En tant qu’économiste, Montchrétien est l’un des auteurs clés du nationalisme économique et du mercantilisme. Il s’est rangé au nationalisme non par son amour pour son pays, qui était cependant très ardent, mais par la conviction que, selon la formule : le profit de l’un est la perte de l’autre. Il affirme cela comme un axiome : « Nous faisons autant de perte que l’estranger de gain… » « On dit que l’un ne perd jamais que l’autre n’y gagne. Cela est vray et se connait mieux en matière de trafic qu’en toute autre chose. »

Montchrétien est bien heureux de cette situation, lui qui est un fervent amoureux de la France. « Vos Majestez, écrit-il dans son livre, possèdent un grand Estat, agréable en assiète, abondant en richesses, fleurissant en peuples, puissant en bonnes et fortes villes, invincible en armes, triomphant en gloire. Son territoire est capable pour le nombre infini de ses habitants, sa fertilité pour leur nourriture, son affluence de bestail pour leur vestement. » Enfin son climat est doux et tempéré, c’est « le plus beau, le plus libre et le plus heureux climat » du monde.

De ces deux éléments, l’opposition fondamentale des intérêts des nations et la supériorité de la France, il conclut naturellement au protectionnisme qui, comme l’écrit Paul Dessaix dans une petite brochure que nous venons de rééditer (Montchrétien et l’économie politique nationale), fait le fond de son livre. Montchrétien affirme la nécessité d’accorder la préférence aux produits français. « Sommes-nous aveugles ou insensez, s’étonne-t-il ? Les estrangers, à notre veu et à notre sceu, vendent leur marchandise vicieuse et mal conditionnée, pour la pluspart, et la française, bonne et loyalle, est condamnée à garder la boutique ! » La production française mériterait même, non d’être préférée, mais d’être placée en situation de monopole : à vrai dire, chez Montchrétien, la tentation de l’autarcie, commune chez les protectionnistes de tous les âges, se convertit en un vrai programme. Selon lui, le pays peut se suffire à lui-même. « Quand la France, dit-il, n’aurait aucun trafic estranger, aucune correspondance que de soy-mesme, elle serait toujours assez riche. Ce royaume est si fleurissant, si abondant en tout ce qu’on peut désirer, qu’il n’a que faire d’emprunter rien de ses voisins. » « C’est raison, ajoute-t-il, c’est équité naturelle, chascun doit faire valoir sa propre terre, chaque pays doit nourrir et entretenir ses hommes. »

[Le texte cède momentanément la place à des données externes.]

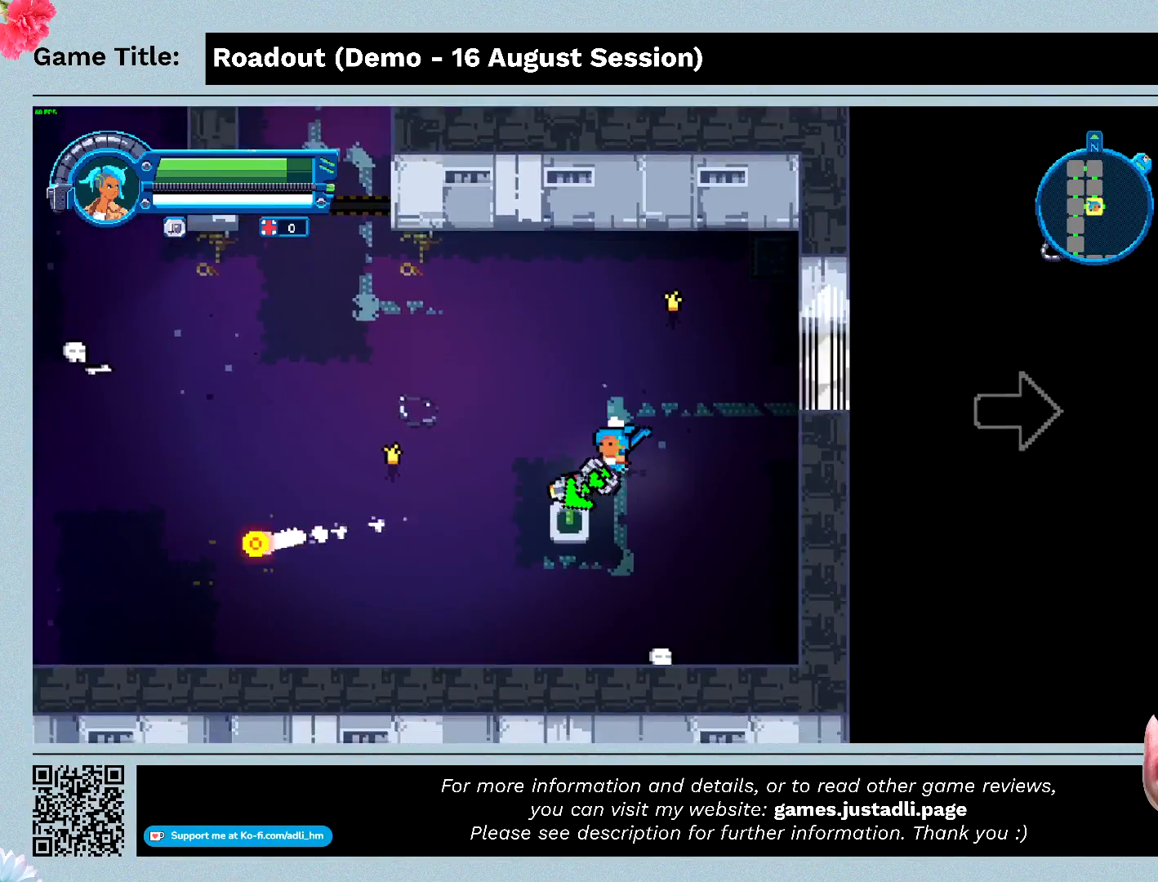
{"keys": ["s"], "events": []}
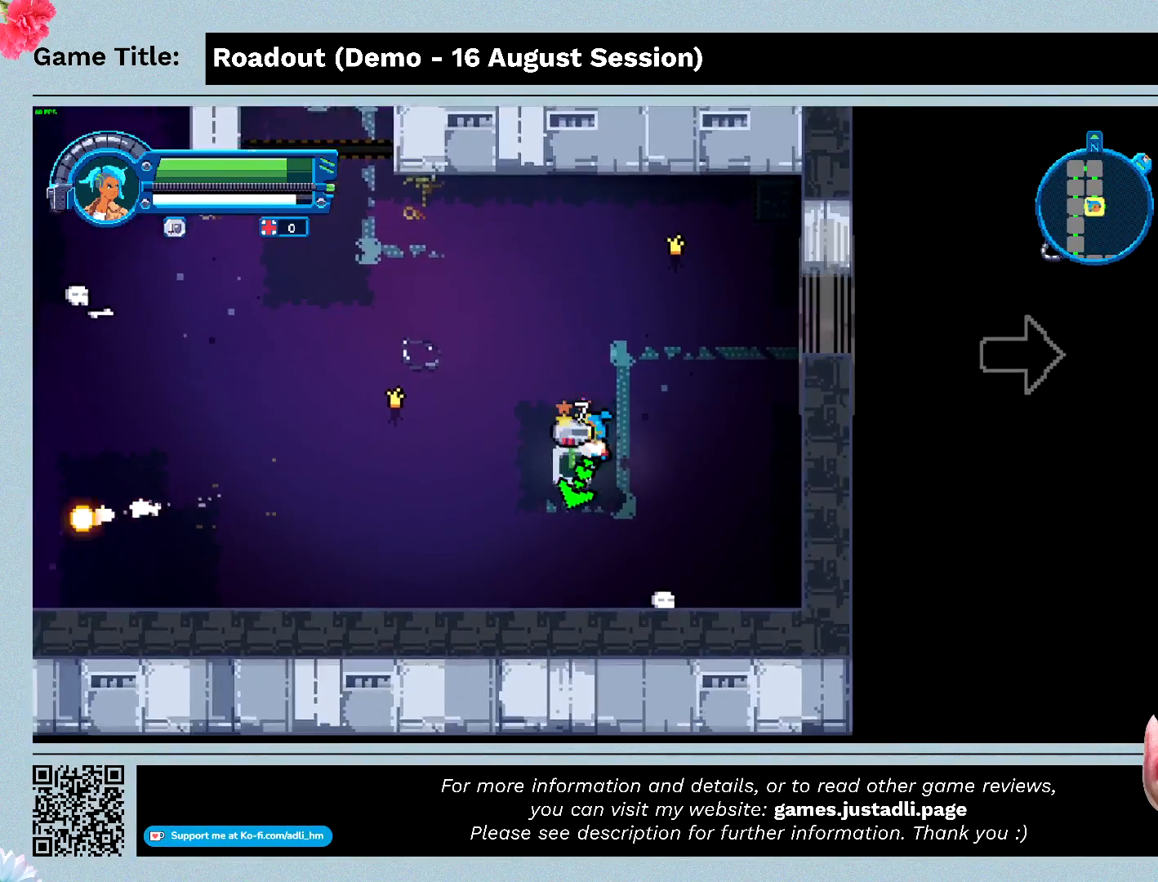
{"keys": ["s"], "events": []}
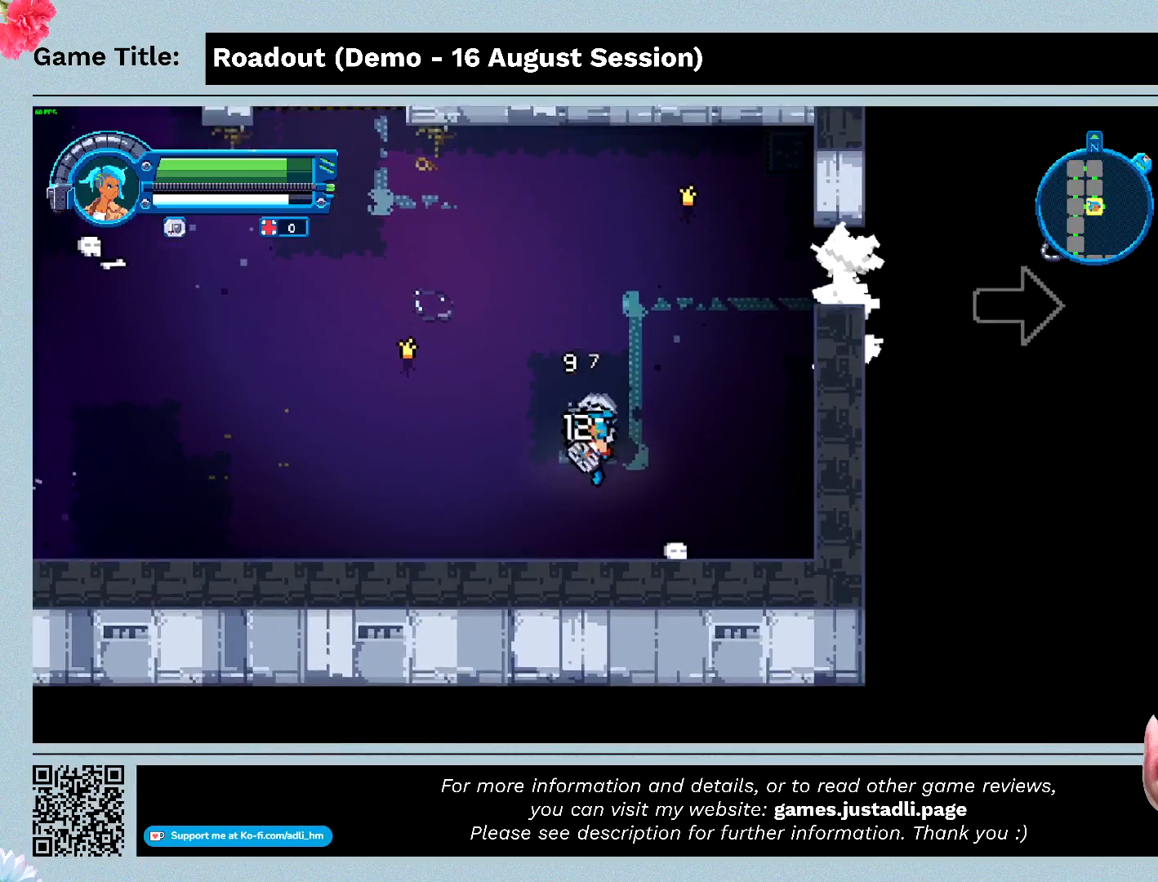
{"keys": ["s"], "events": []}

Voilà pour le côté positif de sa recommandation, si l’on peut dire. De l’autre côté, l’exaltation patriotique l’entraîne à une dévalorisation systématique de l’étranger, qui prend la forme d’un bellicisme et d’une xénophobie à toute épreuve. Il faudrait refuser l’étranger, le repousser hors du pays, car « La capacité d’un même vase ne peut admettre et contenir deux corps ensemble. » Leurs idées, d’ailleurs, nous pervertissent. « La doctrine estrangère, dit-il, empoisonne notre esprit et corromp nos moeurs. » Bref, ces étrangers seraient des parasites, vivant sur le dos de la grandeur économique de la France. « Tout autant qu’il y en a parmy nous sont des pompes qui tirent et jettent hors du royaume la pure subsistance de vos peuples… Ce sont des sangsues qui s’attachent à ce grand corps et tirent son meilleur sang… Ce sont des pous affamés qui en sucent le suc et s’en nourrissent jusqu’au crever. » Il faudrait donc les repousser, et à défaut les avilir dans le pays, en leur refusant les mêmes droits et les mêmes privilèges qu’aux Français : « On ne trouvera jamais raisonnable ni par le droit ni par l’exemple, que les estrangers soient égaux en privilèges, et concurrents en tous avantages avec les citoyens. »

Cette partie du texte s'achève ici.